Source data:
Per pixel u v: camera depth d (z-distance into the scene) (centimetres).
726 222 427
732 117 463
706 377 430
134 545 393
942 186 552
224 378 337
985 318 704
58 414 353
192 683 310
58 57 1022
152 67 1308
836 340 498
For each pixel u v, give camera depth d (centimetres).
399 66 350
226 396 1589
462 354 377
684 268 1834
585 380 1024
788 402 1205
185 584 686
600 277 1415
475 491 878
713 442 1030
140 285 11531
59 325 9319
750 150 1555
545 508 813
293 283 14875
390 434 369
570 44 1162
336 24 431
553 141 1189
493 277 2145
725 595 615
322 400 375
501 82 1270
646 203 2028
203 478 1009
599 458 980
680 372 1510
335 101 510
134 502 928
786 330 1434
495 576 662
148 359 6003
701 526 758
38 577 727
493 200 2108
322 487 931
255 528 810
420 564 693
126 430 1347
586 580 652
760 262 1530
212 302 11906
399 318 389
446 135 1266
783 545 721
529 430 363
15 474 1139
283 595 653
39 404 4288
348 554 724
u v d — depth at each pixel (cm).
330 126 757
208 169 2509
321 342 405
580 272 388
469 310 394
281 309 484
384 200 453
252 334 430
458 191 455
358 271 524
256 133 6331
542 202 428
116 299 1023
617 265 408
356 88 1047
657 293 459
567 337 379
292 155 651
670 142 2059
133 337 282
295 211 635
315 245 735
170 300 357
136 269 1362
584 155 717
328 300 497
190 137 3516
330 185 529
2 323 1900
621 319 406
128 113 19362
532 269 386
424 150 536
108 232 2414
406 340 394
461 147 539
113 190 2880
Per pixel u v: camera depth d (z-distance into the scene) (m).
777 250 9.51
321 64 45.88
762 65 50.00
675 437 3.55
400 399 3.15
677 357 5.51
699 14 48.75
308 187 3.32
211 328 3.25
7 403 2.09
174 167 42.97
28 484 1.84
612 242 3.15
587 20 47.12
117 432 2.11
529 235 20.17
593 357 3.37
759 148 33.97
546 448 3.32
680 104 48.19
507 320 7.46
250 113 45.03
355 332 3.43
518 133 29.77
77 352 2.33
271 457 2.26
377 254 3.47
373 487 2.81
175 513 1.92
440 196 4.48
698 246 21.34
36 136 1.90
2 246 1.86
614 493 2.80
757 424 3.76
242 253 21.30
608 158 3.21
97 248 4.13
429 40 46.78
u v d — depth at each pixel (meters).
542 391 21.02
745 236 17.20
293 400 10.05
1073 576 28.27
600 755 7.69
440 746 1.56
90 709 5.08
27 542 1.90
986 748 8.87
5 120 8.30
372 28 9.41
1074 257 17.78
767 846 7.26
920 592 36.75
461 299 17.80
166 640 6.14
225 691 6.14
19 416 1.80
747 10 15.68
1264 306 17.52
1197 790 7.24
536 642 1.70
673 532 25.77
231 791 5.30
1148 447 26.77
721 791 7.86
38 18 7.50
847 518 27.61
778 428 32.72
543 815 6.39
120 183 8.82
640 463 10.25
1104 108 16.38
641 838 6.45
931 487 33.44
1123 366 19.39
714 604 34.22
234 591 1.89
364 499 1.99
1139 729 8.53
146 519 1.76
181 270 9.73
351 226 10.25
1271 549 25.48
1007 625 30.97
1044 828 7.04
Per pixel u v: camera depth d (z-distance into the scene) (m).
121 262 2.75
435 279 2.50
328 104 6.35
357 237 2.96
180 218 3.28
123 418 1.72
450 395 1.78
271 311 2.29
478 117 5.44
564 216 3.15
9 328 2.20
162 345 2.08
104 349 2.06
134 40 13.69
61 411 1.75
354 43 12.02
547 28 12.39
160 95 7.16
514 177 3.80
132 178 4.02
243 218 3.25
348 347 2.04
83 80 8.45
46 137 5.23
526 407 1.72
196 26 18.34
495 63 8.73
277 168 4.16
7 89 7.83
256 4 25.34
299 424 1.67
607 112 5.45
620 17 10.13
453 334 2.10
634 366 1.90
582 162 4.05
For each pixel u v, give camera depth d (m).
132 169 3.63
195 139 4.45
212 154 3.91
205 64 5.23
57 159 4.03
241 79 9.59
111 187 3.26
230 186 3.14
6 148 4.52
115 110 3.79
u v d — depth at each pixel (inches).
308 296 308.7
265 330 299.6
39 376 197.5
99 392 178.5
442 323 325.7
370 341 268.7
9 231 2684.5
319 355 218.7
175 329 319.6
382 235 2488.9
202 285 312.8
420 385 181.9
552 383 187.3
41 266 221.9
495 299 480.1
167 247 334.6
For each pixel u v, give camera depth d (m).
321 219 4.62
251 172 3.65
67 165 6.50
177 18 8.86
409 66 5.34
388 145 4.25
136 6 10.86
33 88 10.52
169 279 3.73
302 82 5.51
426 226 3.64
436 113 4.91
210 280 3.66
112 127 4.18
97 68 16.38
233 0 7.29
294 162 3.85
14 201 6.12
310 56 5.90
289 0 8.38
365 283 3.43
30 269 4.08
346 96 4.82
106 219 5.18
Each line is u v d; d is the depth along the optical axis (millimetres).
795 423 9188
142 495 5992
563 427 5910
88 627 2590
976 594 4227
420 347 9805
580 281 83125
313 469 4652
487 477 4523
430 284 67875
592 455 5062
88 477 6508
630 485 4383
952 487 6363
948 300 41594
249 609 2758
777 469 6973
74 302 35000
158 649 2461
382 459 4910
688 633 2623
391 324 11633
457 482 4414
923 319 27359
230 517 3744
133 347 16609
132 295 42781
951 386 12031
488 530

* _Work task_: Retype exactly, and only, the lines above from the one where "599 458 980" occurs up to and including the one where "256 133 6331" occurs.

* _Expected output_:
599 458 980
680 372 1510
335 101 510
134 502 928
786 330 1434
495 576 662
148 359 6003
701 526 758
38 577 727
493 200 2108
322 487 931
255 528 810
420 564 693
126 430 1347
586 580 652
760 262 1530
212 302 11906
399 318 389
446 135 1266
783 545 721
529 430 363
15 474 1139
283 595 653
39 404 4288
348 554 724
u v d — depth at each pixel (cm).
330 126 757
208 169 2509
321 342 405
580 272 388
469 310 394
281 309 484
384 200 453
252 334 430
458 191 455
358 271 524
256 133 6331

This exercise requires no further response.